## Instructions to follow
Please write out the final portion of the records below exactly: the line containing "[06] DJ Skizz", every line after it, and nothing else.

## Supplied material

+++

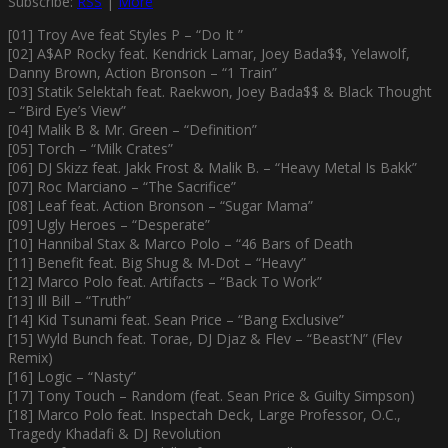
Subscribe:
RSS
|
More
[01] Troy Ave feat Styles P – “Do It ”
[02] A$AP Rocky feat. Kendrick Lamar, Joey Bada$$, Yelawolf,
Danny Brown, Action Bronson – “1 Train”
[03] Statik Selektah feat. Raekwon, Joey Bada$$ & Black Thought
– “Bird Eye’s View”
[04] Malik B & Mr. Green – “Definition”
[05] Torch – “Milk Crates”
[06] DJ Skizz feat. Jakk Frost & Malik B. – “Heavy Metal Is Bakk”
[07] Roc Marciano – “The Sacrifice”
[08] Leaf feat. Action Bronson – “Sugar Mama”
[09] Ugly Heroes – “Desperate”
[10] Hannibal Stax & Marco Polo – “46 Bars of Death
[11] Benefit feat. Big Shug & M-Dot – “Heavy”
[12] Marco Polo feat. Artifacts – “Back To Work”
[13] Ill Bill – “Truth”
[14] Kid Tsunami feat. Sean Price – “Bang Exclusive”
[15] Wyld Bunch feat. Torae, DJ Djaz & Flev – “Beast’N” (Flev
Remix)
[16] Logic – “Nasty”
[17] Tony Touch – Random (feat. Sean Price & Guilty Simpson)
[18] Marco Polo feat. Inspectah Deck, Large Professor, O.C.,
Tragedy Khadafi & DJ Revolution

+++

## Task solution
[06] DJ Skizz feat. Jakk Frost & Malik B. – “Heavy Metal Is Bakk”
[07] Roc Marciano – “The Sacrifice”
[08] Leaf feat. Action Bronson – “Sugar Mama”
[09] Ugly Heroes – “Desperate”
[10] Hannibal Stax & Marco Polo – “46 Bars of Death
[11] Benefit feat. Big Shug & M-Dot – “Heavy”
[12] Marco Polo feat. Artifacts – “Back To Work”
[13] Ill Bill – “Truth”
[14] Kid Tsunami feat. Sean Price – “Bang Exclusive”
[15] Wyld Bunch feat. Torae, DJ Djaz & Flev – “Beast’N” (Flev
Remix)
[16] Logic – “Nasty”
[17] Tony Touch – Random (feat. Sean Price & Guilty Simpson)
[18] Marco Polo feat. Inspectah Deck, Large Professor, O.C.,
Tragedy Khadafi & DJ Revolution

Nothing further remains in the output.